> Work to be completed
Please put each line of the source text in the items below into a Markdown table with two columns, Row and Line, leaving out blank lines.

> Source data

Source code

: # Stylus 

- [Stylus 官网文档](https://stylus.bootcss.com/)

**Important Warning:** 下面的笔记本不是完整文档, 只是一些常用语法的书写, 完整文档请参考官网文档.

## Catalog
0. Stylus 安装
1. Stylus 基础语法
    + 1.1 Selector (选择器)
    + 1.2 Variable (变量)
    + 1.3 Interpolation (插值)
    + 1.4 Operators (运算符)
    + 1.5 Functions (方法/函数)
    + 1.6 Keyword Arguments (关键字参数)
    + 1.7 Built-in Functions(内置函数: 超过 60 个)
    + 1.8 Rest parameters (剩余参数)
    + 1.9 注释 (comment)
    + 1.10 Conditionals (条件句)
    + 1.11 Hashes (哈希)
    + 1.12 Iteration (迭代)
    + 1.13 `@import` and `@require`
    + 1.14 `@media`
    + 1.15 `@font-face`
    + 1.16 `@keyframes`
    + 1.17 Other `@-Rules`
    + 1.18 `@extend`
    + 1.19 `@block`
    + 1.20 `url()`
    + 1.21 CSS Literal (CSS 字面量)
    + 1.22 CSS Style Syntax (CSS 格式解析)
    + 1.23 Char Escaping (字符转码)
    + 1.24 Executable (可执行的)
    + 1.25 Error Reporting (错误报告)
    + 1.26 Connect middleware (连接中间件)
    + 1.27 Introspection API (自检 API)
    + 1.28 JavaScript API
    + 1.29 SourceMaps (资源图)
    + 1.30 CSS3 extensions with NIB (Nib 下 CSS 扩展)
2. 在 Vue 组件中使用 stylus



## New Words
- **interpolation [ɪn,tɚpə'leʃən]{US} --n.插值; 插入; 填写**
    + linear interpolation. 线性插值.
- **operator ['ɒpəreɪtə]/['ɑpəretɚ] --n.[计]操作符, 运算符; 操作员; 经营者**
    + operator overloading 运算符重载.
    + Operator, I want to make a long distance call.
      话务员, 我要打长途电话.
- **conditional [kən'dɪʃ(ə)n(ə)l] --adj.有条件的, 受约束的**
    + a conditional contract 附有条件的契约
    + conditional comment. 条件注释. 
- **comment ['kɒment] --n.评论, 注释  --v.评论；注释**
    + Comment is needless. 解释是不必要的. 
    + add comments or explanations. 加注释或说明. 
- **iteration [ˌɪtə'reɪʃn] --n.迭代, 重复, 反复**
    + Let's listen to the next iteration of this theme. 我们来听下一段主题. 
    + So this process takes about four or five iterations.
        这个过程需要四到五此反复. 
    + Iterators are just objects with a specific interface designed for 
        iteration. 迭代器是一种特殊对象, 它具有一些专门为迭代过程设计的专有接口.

> The answer
| Row | Line |
|---|---|
| 1 | Source code |
| 2 | : # Stylus  |
| 3 | - [Stylus 官网文档](https://stylus.bootcss.com/) |
| 4 | **Important Warning:** 下面的笔记本不是完整文档, 只是一些常用语法的书写, 完整文档请参考官网文档. |
| 5 | ## Catalog |
| 6 | 0. Stylus 安装 |
| 7 | 1. Stylus 基础语法 |
| 8 |     + 1.1 Selector (选择器) |
| 9 |     + 1.2 Variable (变量) |
| 10 |     + 1.3 Interpolation (插值) |
| 11 |     + 1.4 Operators (运算符) |
| 12 |     + 1.5 Functions (方法/函数) |
| 13 |     + 1.6 Keyword Arguments (关键字参数) |
| 14 |     + 1.7 Built-in Functions(内置函数: 超过 60 个) |
| 15 |     + 1.8 Rest parameters (剩余参数) |
| 16 |     + 1.9 注释 (comment) |
| 17 |     + 1.10 Conditionals (条件句) |
| 18 |     + 1.11 Hashes (哈希) |
| 19 |     + 1.12 Iteration (迭代) |
| 20 |     + 1.13 `@import` and `@require` |
| 21 |     + 1.14 `@media` |
| 22 |     + 1.15 `@font-face` |
| 23 |     + 1.16 `@keyframes` |
| 24 |     + 1.17 Other `@-Rules` |
| 25 |     + 1.18 `@extend` |
| 26 |     + 1.19 `@block` |
| 27 |     + 1.20 `url()` |
| 28 |     + 1.21 CSS Literal (CSS 字面量) |
| 29 |     + 1.22 CSS Style Syntax (CSS 格式解析) |
| 30 |     + 1.23 Char Escaping (字符转码) |
| 31 |     + 1.24 Executable (可执行的) |
| 32 |     + 1.25 Error Reporting (错误报告) |
| 33 |     + 1.26 Connect middleware (连接中间件) |
| 34 |     + 1.27 Introspection API (自检 API) |
| 35 |     + 1.28 JavaScript API |
| 36 |     + 1.29 SourceMaps (资源图) |
| 37 |     + 1.30 CSS3 extensions with NIB (Nib 下 CSS 扩展) |
| 38 | 2. 在 Vue 组件中使用 stylus |
| 39 | ## New Words |
| 40 | - **interpolation [ɪn,tɚpə'leʃən]{US} --n.插值; 插入; 填写** |
| 41 |     + linear interpolation. 线性插值. |
| 42 | - **operator ['ɒpəreɪtə]/['ɑpəretɚ] --n.[计]操作符, 运算符; 操作员; 经营者** |
| 43 |     + operator overloading 运算符重载. |
| 44 |     + Operator, I want to make a long distance call. |
| 45 |       话务员, 我要打长途电话. |
| 46 | - **conditional [kən'dɪʃ(ə)n(ə)l] --adj.有条件的, 受约束的** |
| 47 |     + a conditional contract 附有条件的契约 |
| 48 |     + conditional comment. 条件注释.  |
| 49 | - **comment ['kɒment] --n.评论, 注释  --v.评论；注释** |
| 50 |     + Comment is needless. 解释是不必要的.  |
| 51 |     + add comments or explanations. 加注释或说明.  |
| 52 | - **iteration [ˌɪtə'reɪʃn] --n.迭代, 重复, 反复** |
| 53 |     + Let's listen to the next iteration of this theme. 我们来听下一段主题.  |
| 54 |     + So this process takes about four or five iterations. |
| 55 |         这个过程需要四到五此反复.  |
| 56 |     + Iterators are just objects with a specific interface designed for  |
| 57 |         iteration. 迭代器是一种特殊对象, 它具有一些专门为迭代过程设计的专有接口. |